> **Figure understanding tasks**
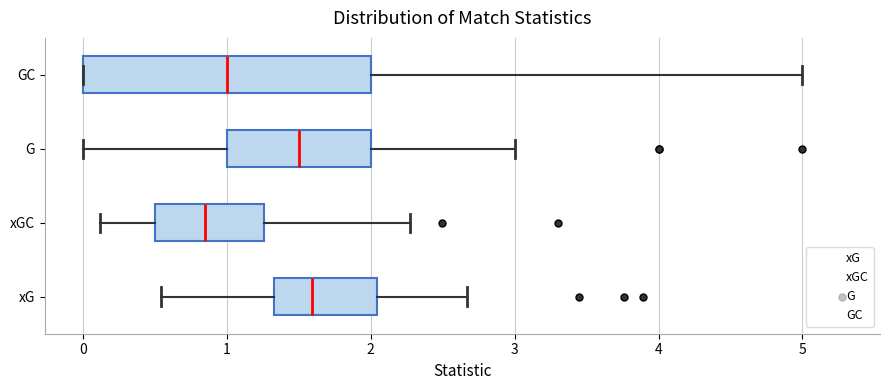

Reading bottom to top, read every box against the x-axis: the position of its median line, the range the box covers, and the ends of its whiskers. The values are not printed on the chart, so give them approximately, as read against the axis.

xG: median 1.6, box 1.3 to 2.0, whiskers 0.5 to 2.7
xGC: median 0.8, box 0.5 to 1.3, whiskers 0.1 to 2.3
G: median 1.5, box 1.0 to 2.0, whiskers 0.0 to 3.0
GC: median 1.0, box 0.0 to 2.0, whiskers 0.0 to 5.0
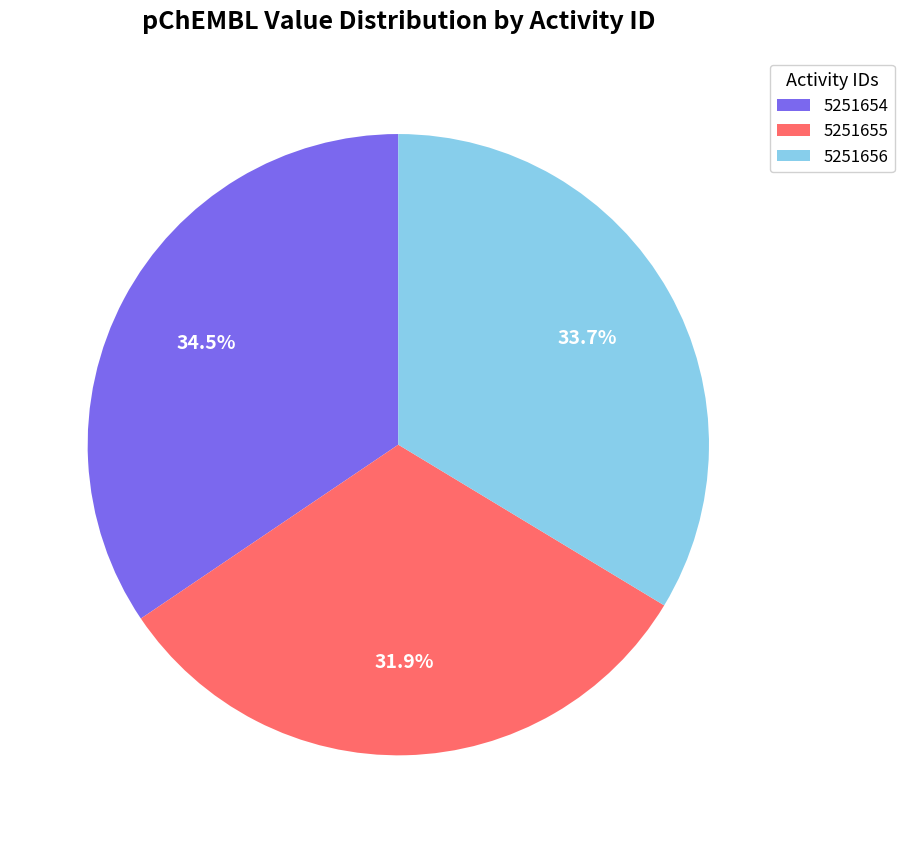

True or false: 5251656 accounts for 34% of the total.

True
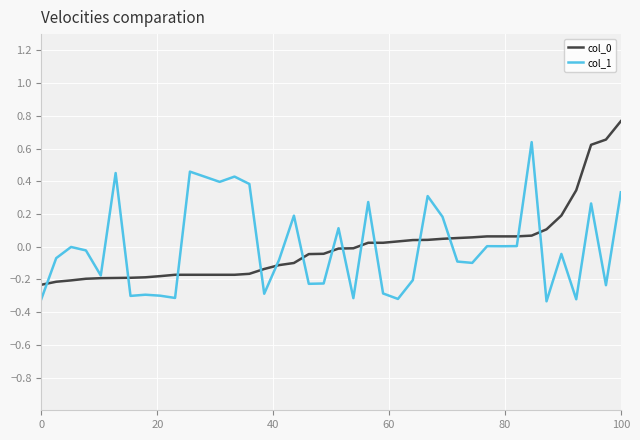

How many values in col_0 are below zero?

22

> **EXERCISE DESCRIPTION**
Rewrite all of the records above, swapping "x-axis" for "horizontal axis" and leaving everything else unchanged. Omit the pictures from your answer.

> **RESULT FOR THIS TASK**
Reading bottom to top, read every box against the horizontal axis: the position of its median line, the range the box covers, and the ends of its whiskers. The values are not printed on the chart, so give them approximately, as read against the axis.

xG: median 1.6, box 1.3 to 2.0, whiskers 0.5 to 2.7
xGC: median 0.8, box 0.5 to 1.3, whiskers 0.1 to 2.3
G: median 1.5, box 1.0 to 2.0, whiskers 0.0 to 3.0
GC: median 1.0, box 0.0 to 2.0, whiskers 0.0 to 5.0

True or false: 5251656 accounts for 34% of the total.

True

How many values in col_0 are below zero?

22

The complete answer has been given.